EXERCISE PROMPT:
Repeat the data exactly, please; no pictures belong in the copy.

INFORMATION GIVEN:

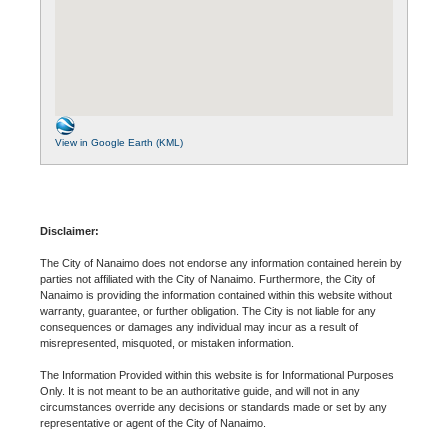
View in Google Earth (KML)
Disclaimer:
The City of Nanaimo does not endorse any information contained herein by
parties not affiliated with the City of Nanaimo. Furthermore, the City of
Nanaimo is providing the information contained within this website without
warranty, guarantee, or further obligation. The City is not liable for any
consequences or damages any individual may incur as a result of
misrepresented, misquoted, or mistaken information.
The Information Provided within this website is for Informational Purposes
Only. It is not meant to be an authoritative guide, and will not in any
circumstances override any decisions or standards made or set by any
representative or agent of the City of Nanaimo.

EXERCISE RESPONSE:
View in Google Earth (KML)
Disclaimer:
The City of Nanaimo does not endorse any information contained herein by
parties not affiliated with the City of Nanaimo. Furthermore, the City of
Nanaimo is providing the information contained within this website without
warranty, guarantee, or further obligation. The City is not liable for any
consequences or damages any individual may incur as a result of
misrepresented, misquoted, or mistaken information.
The Information Provided within this website is for Informational Purposes
Only. It is not meant to be an authoritative guide, and will not in any
circumstances override any decisions or standards made or set by any
representative or agent of the City of Nanaimo.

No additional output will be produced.